● Source extract
=== Begin Enclosure ===

Between 63 and 52 Ma, the last volcanic rocks in Great Britain were formed. The major eruptions at this time produced the Antrim Plateau, the basaltic columns of the Giant's Causeway and Lundy Island in the Bristol Channel.
The Alpine Orogeny that took place in Europe about 50 Ma, was responsible for the folding of strata in southern England, producing the London Basin syncline, the Weald-Artois Anticline to the south, the North Downs, South Downs and Chiltern Hills.
During the period the North Sea formed, Britain was uplifted. Some of this uplift was along old lines of weakness left from the Caledonian and Variscan Orogenies long before. The uplifted areas were then eroded, and further sediments, such as the London Clay, were deposited over southern England.
The major changes during the last 2 million years were brought about by several recent ice ages. The most severe was the Anglian Glaciation, with ice up to 1,000 m (3,300 ft) thick that reached as far south as London and Bristol. This took place between about 478,000 to 424,000 years ago, and was responsible for the diversion of the River Thames onto its present course. During the most recent Devensian glaciation, which ended a mere 10,000 years ago, the icesheet reached south to Wolverhampton and Cardiff. Among the features left behind by the ice are the fjords of the west coast of Scotland, the U-shaped valleys of the Lake District and erratics (blocks of rock) that have been transported from the Oslo region of Norway and deposited on the coast of Yorkshire.

=== End Enclosure ===

● Supplied records
=== Begin Enclosure ===

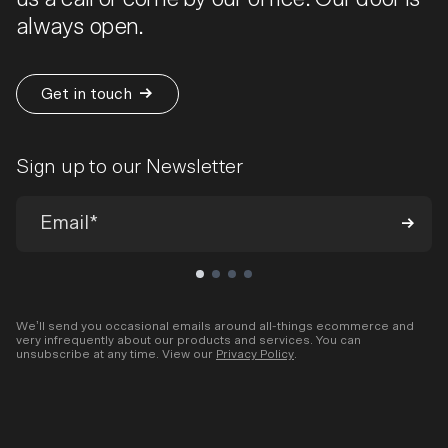
always open.
Get in touch
Sign up to our Newsletter
We’ll send you occasional emails around all-things ecommerce and
very infrequently about our products and services. You can
unsubscribe at any time. View our
Privacy Policy
.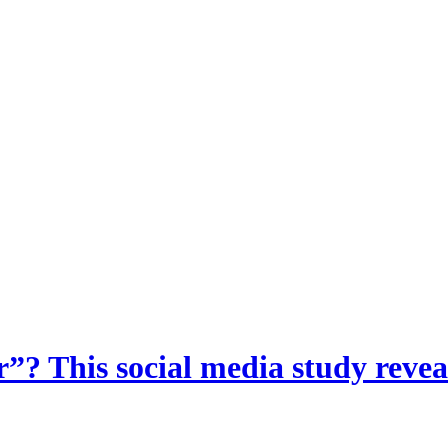
? This social media study reveal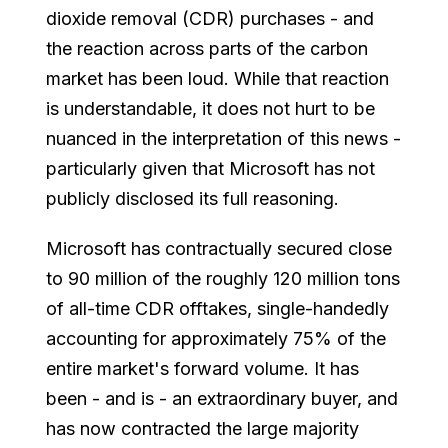
dioxide removal (CDR) purchases - and
the reaction across parts of the carbon
market has been loud. While that reaction
is understandable, it does not hurt to be
nuanced in the interpretation of this news -
particularly given that Microsoft has not
publicly disclosed its full reasoning.
Microsoft has contractually secured close
to 90 million of the roughly 120 million tons
of all-time CDR offtakes, single-handedly
accounting for approximately 75% of the
entire market's forward volume. It has
been - and is - an extraordinary buyer, and
has now contracted the large majority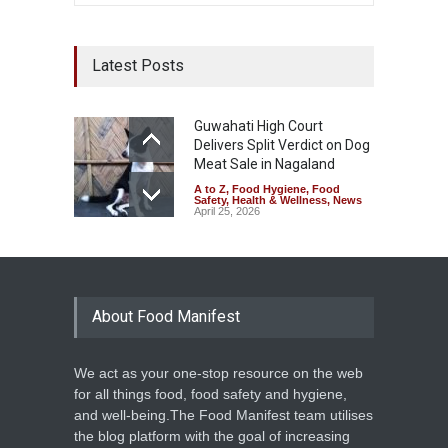
Latest Posts
Guwahati High Court
Delivers Split Verdict on Dog
Meat Sale in Nagaland
A to Z
,
Food Hygiene
,
Food
Safety
,
Health & Wellness
,
News
April 25, 2026
About Food Manifest
We act as your one-stop resource on the web
for all things food, food safety and hygiene,
and well-being.The Food Manifest team utilises
the blog platform with the goal of increasing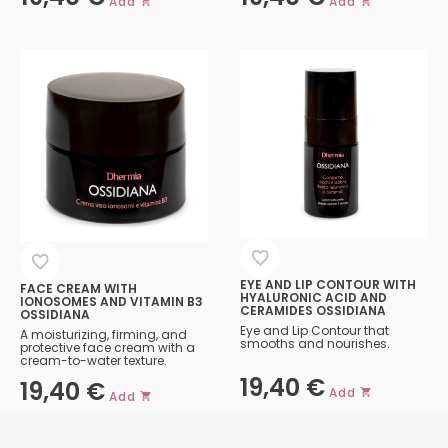
Add
Add
EYE AND LIP CONTOUR WITH
FACE CREAM WITH
HYALURONIC ACID AND
IONOSOMES AND VITAMIN B3
CERAMIDES OSSIDIANA
OSSIDIANA
Eye and Lip Contour that
A moisturizing, firming, and
smooths and nourishes.
protective face cream with a
cream-to-water texture.
19,40
€
19,40
€
Add
Add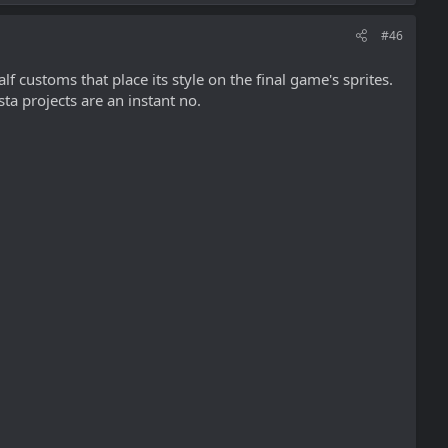
#46
f customs that place its style on the final game's sprites.
ta projects are an instant no.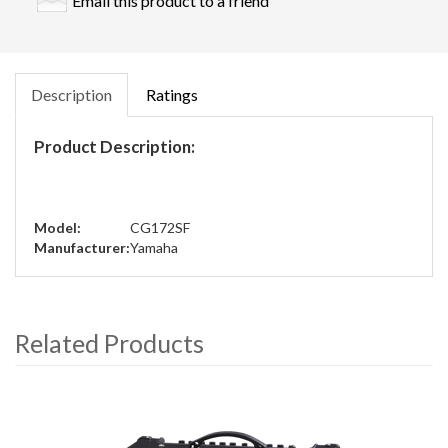
Email this product to a friend
Description
Ratings
Product Description:
Model:
CG172SF
Manufacturer:
Yamaha
Related Products
4
Total
Related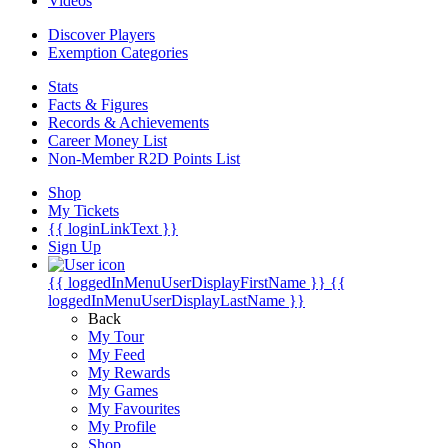
Videos
Discover Players
Exemption Categories
Stats
Facts & Figures
Records & Achievements
Career Money List
Non-Member R2D Points List
Shop
My Tickets
{{ loginLinkText }}
Sign Up
{{ loggedInMenuUserDisplayFirstName }}
{{
loggedInMenuUserDisplayLastName }}
Back
My Tour
My Feed
My Rewards
My Games
My Favourites
My Profile
Shop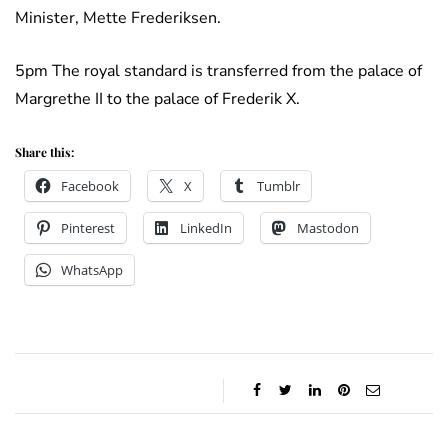
Minister, Mette Frederiksen.
5pm The royal standard is transferred from the palace of
Margrethe II to the palace of Frederik X.
Share this:
Facebook
X
Tumblr
Pinterest
LinkedIn
Mastodon
WhatsApp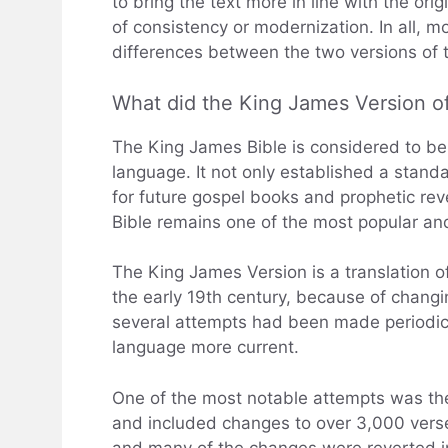
to bring the text more in line with the or
of consistency or modernization. In all, 
differences between the two versions of t
What did the King James Version o
The King James Bible is considered to be 
language. It not only established a standa
for future gospel books and prophetic rev
Bible remains one of the most popular and 
The King James Version is a translation of 
the early 19th century, because of changin
several attempts had been made periodica
language more current.
One of the most notable attempts was th
and included changes to over 3,000 verse
and many of the changes were reverted in 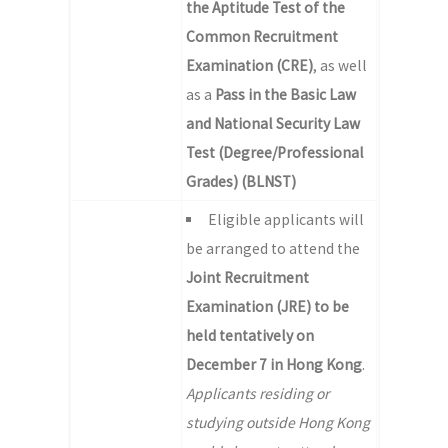
the Aptitude Test of the
Common Recruitment
Examination (CRE)
, as well
as a
Pass in the Basic Law
and National Security Law
Test (Degree/Professional
Grades) (BLNST)
Eligible applicants will
be arranged to attend the
Joint Recruitment
Examination (JRE) to be
held tentatively on
December 7 in Hong Kong
.
Applicants residing or
studying outside Hong Kong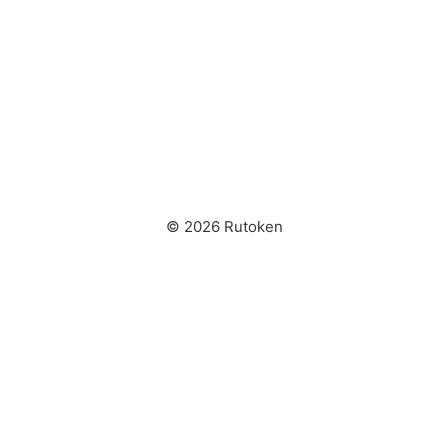
© 2026 Rutoken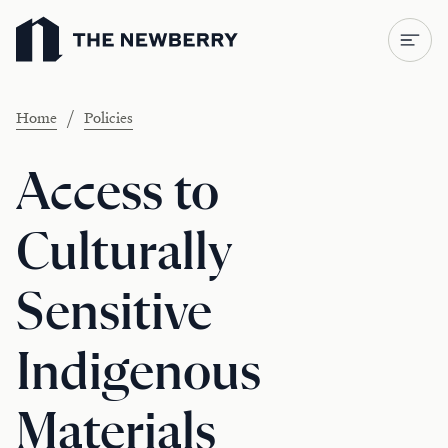
Newberry Library
/
Home
Policies
Access to
Culturally
Sensitive
Indigenous
Materials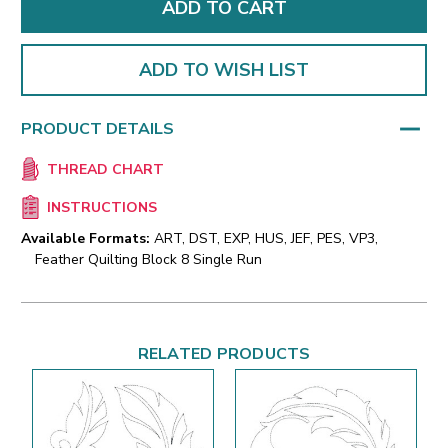
ADD TO WISH LIST
PRODUCT DETAILS
THREAD CHART
INSTRUCTIONS
Available Formats:
ART, DST, EXP, HUS, JEF, PES, VP3,
Feather Quilting Block 8 Single Run
RELATED PRODUCTS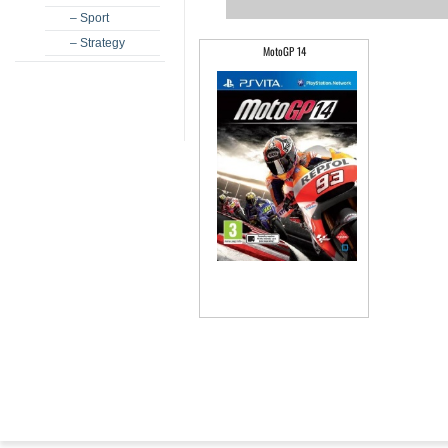
– Sport
– Strategy
MotoGP 14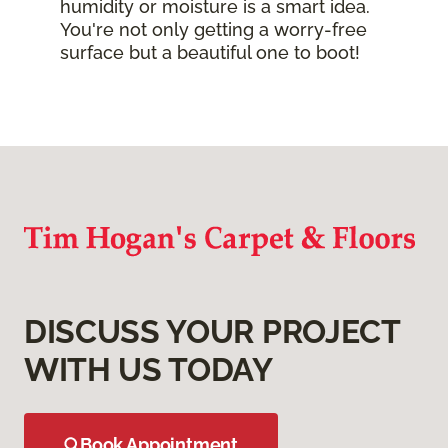
humidity or moisture is a smart idea.
You're not only getting a worry-free
surface but a beautiful one to boot!
DISCUSS YOUR PROJECT
WITH US TODAY
Book Appointment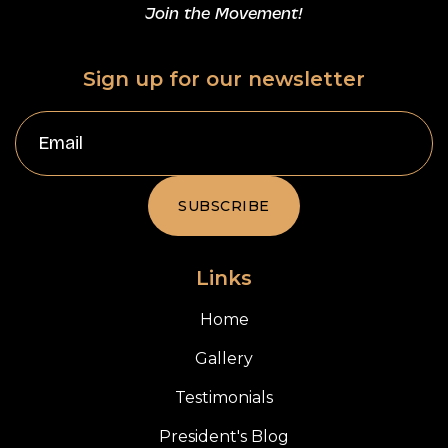
Join the Movement!
Sign up for our newsletter
Links
Home
Gallery
Testimonials
President's Blog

=== End Enclosure ===

● Task description
Could you copy out the passage on Britain's geology again, beginning at the words "During the period" and stopping after "over southern England.", with "eroded" changed to "worn down"?

● Response area
During the period the North Sea formed, Britain was uplifted. Some of this uplift was along old lines of weakness left from the Caledonian and Variscan Orogenies long before. The uplifted areas were then worn down, and further sediments, such as the London Clay, were deposited over southern England.